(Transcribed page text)
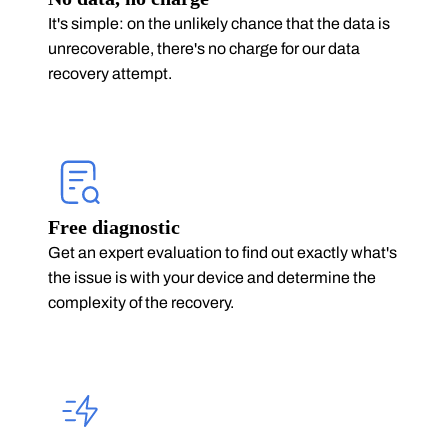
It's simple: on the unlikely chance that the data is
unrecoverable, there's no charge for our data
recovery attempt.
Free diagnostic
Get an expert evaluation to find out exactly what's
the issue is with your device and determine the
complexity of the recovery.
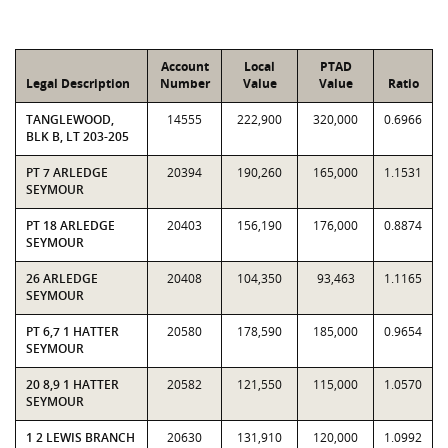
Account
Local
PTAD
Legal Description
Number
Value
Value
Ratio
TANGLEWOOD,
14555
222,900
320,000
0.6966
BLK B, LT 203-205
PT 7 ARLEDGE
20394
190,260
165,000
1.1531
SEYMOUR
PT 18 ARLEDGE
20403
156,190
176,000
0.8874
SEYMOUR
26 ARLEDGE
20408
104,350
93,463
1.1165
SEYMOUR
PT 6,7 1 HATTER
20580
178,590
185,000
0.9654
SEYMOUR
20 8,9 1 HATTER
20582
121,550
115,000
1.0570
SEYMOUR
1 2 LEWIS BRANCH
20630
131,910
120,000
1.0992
* * *
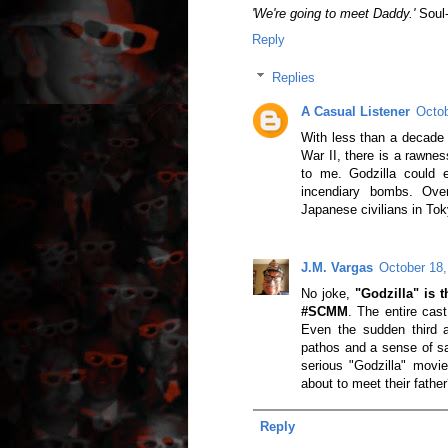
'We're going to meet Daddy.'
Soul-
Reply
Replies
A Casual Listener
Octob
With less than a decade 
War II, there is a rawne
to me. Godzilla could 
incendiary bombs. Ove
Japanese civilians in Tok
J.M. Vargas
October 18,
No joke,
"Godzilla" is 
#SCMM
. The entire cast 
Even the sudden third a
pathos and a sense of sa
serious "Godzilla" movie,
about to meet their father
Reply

* [Exercise instructions]:
Copy the data word for word, starting at the line containing "It's simple: on" and ending after the line containing "complexity of the recovery.".

* [Answer below]:
It's simple: on the unlikely chance that the data is
unrecoverable, there's no charge for our data
recovery attempt.
Free diagnostic
Get an expert evaluation to find out exactly what's
the issue is with your device and determine the
complexity of the recovery.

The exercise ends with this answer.